Die Magie des Blech-an-Blech

Après-Ski-Atmosphäre: Die Einstürzenden Neubauten gaben sich im Volkspalast als halb gefährliche Erschrecker

Irgendwie passt es doch nicht, denn wenn man die Neubauten, die alten Architekturkritiker, die sich doch 1980 kurz nach dem Dacheinbruch des damaligen Kongresszentrums, des heutigen Hauses der Kulturen der Welt, der so genannten schwangeren Auster, gegründet haben, wenn man diese Neubauten als Band ansieht, die es vermag, Gebäude zum Einsturz zu bringen, dann sollten sie gerade nicht im Palast spielen, weil der ja schließlich erhalten werden soll, zumindest um den Neubau des Schlosses zu verhindern …

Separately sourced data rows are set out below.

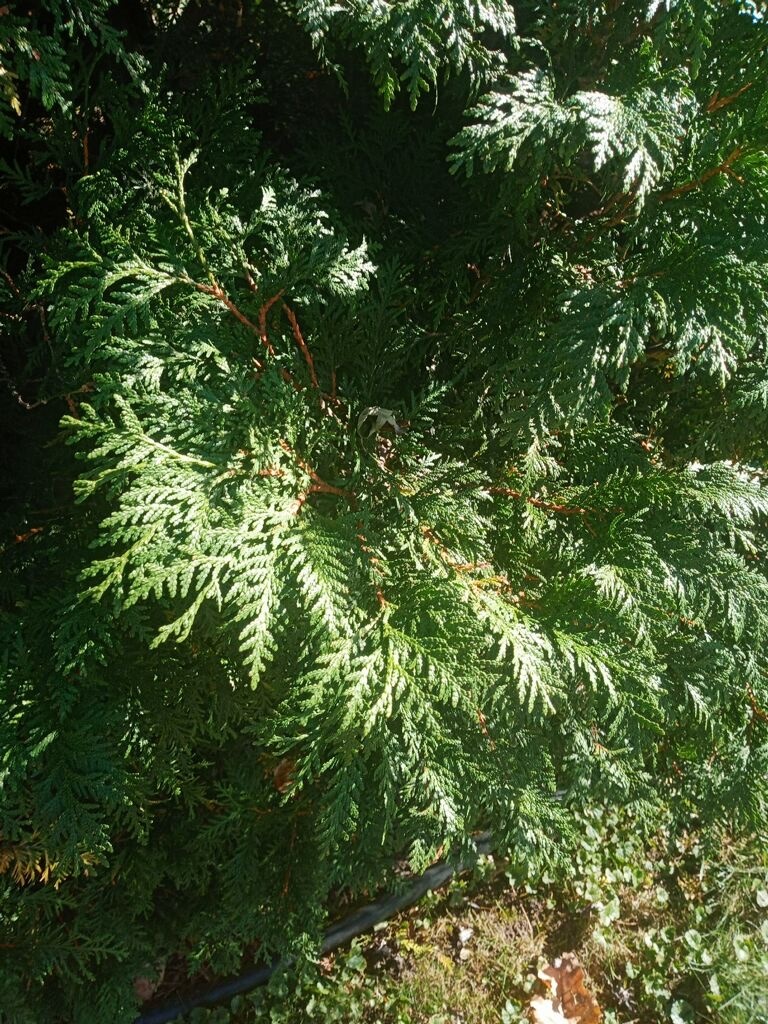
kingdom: Plantae
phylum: Tracheophyta
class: Pinopsida
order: Pinales
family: Cupressaceae
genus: Thuja
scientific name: Thuja occidentalis
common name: Northern white-cedar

Nun: Der Palast stürzte trotzdem nicht ein am Donnerstagabend. Schließlich haben ja die Neubauten auch kein normales Konzert gegeben, sondern nur ein paar Hits der letzten Jahre gespielt und „Grundstueck“ aufgeführt. Aus „Grundstueck“, einem Titel des letzten Albums „Perpetuum Mobile“, entwickelte die Band ein prozesshaftes musikalisches Konzept, das über die normale Konzertsituation hinausgehen und sich auf den Schaffensprozess am bespielten Ort beziehen sollte. Das Experiment war zuvor in einer gotischen Kirche in Krems/Österreich und in einem alten Theater in Italien aufgeführt worden. Die Neubauten befinden sich nämlich gerade in Phase zwei ihres Subskriptionsprojekts. Im August 2002 konnten Fans und Unterstützer der Band, die „Supporter“, durch die Zahlung eines einmaligen Betrags die Neubauten-CD vorfinanzieren. Dafür konnten sie via Webcam am Entstehungsprozess im Studio teilhaben und erhielten am Ende eine limitierte, im Handel nicht erhältliche CD. Bei Phase zwei am Donnerstagabend durften die Supporter bei „Grundstueck“ und den Aufnahmen zu einer DVD mitwirken. Über 500 Unterstützer aus 26 Ländern waren dazu nach Berlin gereist, 150 Supporter sangen im Subskribentenchor mit.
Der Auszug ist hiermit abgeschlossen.